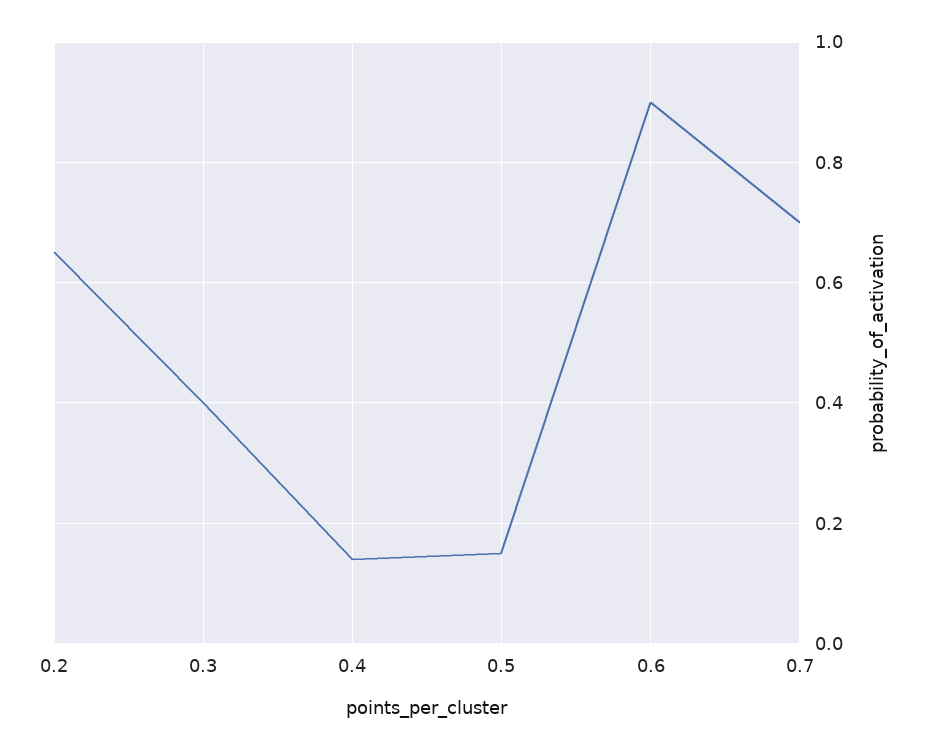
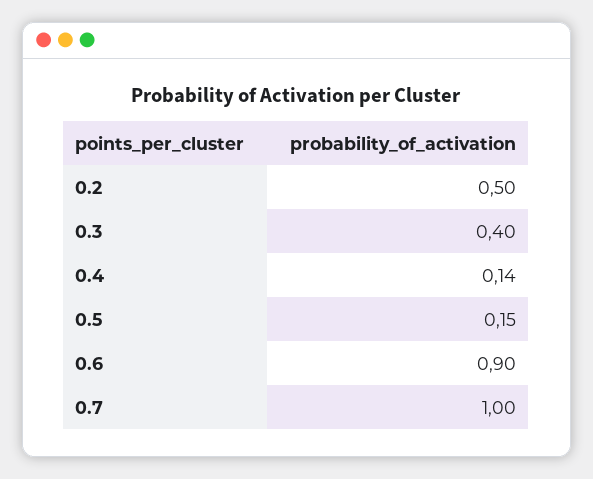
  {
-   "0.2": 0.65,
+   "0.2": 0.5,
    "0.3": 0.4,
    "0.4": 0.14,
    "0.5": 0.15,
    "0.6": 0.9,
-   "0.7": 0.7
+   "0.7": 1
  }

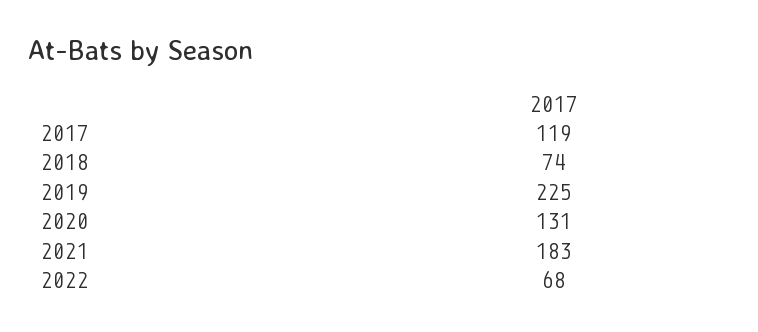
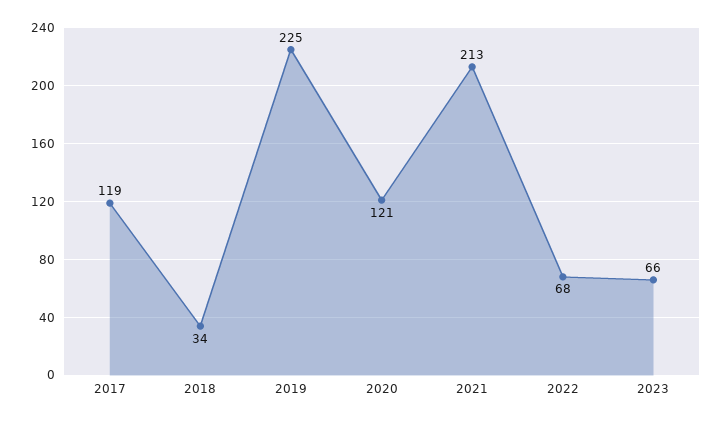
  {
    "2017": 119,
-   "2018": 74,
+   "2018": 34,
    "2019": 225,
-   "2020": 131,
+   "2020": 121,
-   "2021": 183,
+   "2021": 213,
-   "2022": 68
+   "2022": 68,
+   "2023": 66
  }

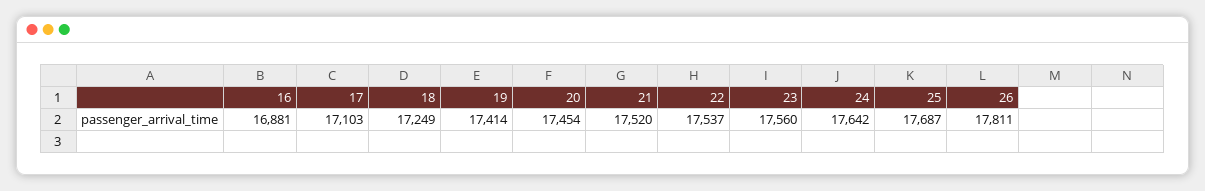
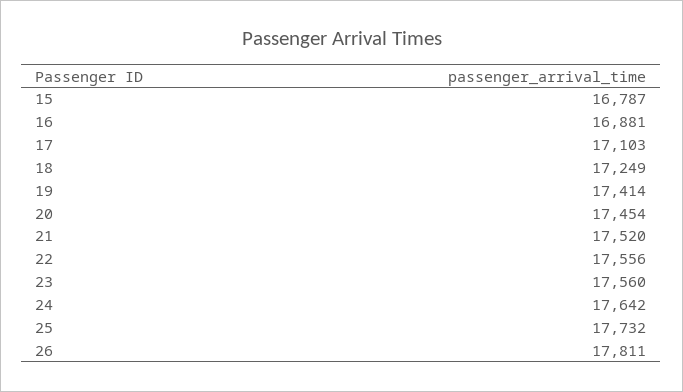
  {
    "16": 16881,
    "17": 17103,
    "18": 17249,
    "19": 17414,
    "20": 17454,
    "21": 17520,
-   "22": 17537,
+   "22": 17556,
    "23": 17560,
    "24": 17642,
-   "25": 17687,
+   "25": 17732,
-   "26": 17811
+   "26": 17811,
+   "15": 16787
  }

■ ■ ■ ■ ■

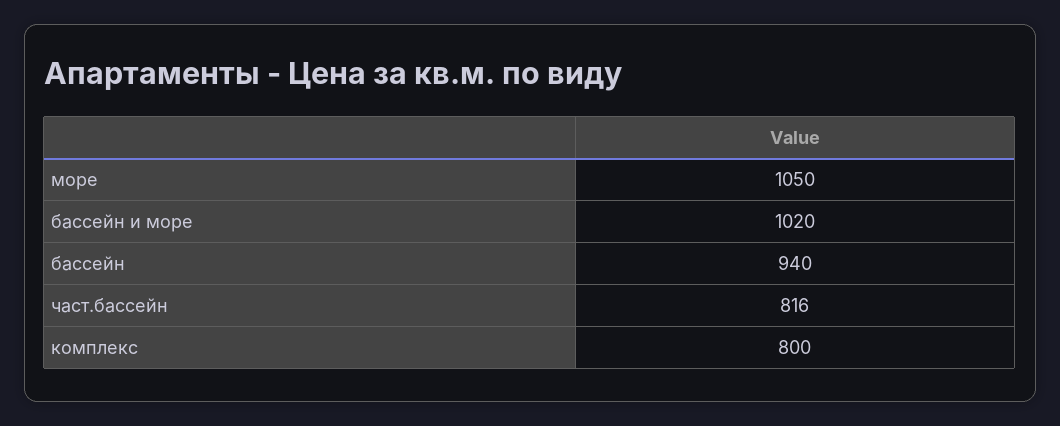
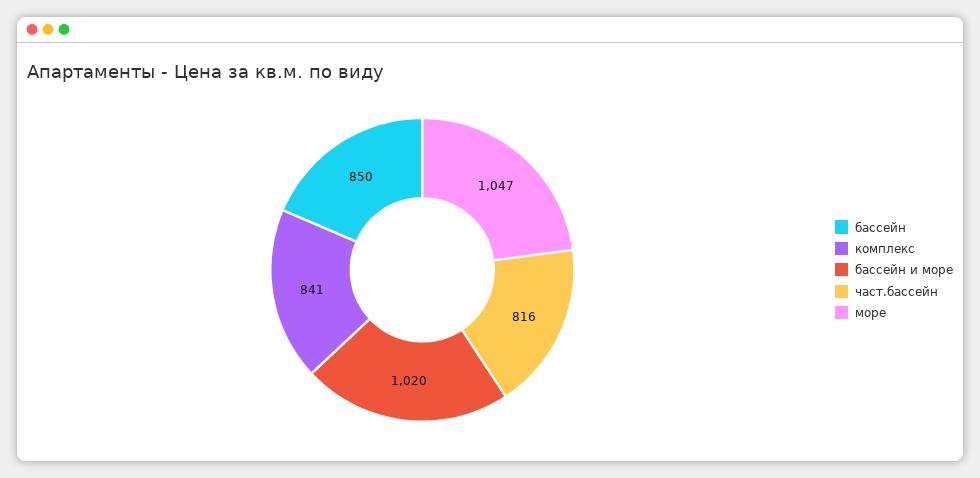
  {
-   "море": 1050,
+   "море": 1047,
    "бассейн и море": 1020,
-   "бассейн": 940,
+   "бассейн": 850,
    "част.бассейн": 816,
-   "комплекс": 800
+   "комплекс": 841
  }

■ ■ ■ ■ ■

_Task statement_.
Copy all the lines above that hold the string "бассейн".

_Response for this exercise_.
    "бассейн и море": 1020,
-   "бассейн": 940,
+   "бассейн": 850,
    "част.бассейн": 816,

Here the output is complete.